(SUPPLIED DATA)

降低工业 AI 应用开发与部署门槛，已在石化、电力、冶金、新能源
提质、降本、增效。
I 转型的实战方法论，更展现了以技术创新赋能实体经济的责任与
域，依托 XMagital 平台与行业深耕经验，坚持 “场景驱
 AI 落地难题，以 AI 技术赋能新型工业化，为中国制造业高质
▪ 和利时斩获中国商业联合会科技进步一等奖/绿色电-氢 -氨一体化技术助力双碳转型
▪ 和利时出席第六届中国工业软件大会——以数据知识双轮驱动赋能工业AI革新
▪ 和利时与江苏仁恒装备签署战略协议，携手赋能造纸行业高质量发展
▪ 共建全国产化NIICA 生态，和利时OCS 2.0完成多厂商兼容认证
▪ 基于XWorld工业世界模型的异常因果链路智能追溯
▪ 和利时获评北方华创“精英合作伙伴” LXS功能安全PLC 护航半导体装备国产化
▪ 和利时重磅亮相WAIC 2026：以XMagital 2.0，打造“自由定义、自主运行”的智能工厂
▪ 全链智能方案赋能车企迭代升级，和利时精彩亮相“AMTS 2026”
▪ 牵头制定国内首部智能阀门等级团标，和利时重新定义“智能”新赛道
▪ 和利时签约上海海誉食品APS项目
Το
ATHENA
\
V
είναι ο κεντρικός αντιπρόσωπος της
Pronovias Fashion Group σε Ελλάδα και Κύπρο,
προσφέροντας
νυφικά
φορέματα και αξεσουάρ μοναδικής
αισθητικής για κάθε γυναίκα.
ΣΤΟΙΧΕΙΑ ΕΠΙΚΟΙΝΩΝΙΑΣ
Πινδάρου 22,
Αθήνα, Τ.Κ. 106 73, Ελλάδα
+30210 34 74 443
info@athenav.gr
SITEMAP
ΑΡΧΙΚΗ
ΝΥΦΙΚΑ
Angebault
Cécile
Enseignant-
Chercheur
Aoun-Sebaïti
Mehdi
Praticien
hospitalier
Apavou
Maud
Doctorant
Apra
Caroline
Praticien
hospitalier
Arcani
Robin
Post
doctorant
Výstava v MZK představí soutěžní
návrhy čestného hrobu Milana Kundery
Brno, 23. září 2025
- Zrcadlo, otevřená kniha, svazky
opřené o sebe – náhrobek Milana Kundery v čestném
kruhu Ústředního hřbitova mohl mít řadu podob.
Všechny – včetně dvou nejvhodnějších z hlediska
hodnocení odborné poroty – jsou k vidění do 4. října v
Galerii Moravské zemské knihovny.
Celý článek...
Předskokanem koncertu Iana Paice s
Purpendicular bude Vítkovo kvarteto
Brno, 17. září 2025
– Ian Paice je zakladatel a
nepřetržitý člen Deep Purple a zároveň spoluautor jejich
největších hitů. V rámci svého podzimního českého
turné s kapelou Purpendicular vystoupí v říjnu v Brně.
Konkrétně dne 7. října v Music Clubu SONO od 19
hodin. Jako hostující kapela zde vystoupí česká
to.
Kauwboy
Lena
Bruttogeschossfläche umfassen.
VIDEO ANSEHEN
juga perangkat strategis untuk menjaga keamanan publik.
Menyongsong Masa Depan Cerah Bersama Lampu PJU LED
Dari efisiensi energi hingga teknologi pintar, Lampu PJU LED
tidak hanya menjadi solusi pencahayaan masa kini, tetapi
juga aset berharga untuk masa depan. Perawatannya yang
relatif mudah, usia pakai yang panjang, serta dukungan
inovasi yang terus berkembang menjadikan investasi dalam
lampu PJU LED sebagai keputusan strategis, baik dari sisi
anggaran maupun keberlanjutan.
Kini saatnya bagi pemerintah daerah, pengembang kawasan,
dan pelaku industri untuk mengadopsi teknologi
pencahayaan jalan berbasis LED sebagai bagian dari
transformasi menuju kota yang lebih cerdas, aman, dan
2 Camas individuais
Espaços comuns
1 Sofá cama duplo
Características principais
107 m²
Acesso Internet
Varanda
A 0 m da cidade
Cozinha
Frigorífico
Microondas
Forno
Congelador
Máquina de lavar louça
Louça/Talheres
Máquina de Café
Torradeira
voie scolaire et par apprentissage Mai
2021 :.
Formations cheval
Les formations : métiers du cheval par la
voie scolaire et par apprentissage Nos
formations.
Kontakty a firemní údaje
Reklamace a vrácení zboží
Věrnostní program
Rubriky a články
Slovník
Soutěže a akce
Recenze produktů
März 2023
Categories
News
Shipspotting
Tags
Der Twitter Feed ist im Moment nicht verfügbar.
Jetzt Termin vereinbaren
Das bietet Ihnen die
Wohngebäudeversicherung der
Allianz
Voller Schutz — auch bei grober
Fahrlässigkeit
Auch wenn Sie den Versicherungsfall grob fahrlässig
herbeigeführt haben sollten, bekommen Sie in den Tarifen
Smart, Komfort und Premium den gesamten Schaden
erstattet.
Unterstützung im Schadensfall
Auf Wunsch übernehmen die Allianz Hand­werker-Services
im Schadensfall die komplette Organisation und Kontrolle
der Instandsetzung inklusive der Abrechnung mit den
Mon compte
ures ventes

(End SUPPLIED DATA)

• _YOUR INSTRUCTIONS_
Write out each line above with the word "Purpendicular".

• _EXERCISE OUTPUT_
Purpendicular bude Vítkovo kvarteto
turné s kapelou Purpendicular vystoupí v říjnu v Brně.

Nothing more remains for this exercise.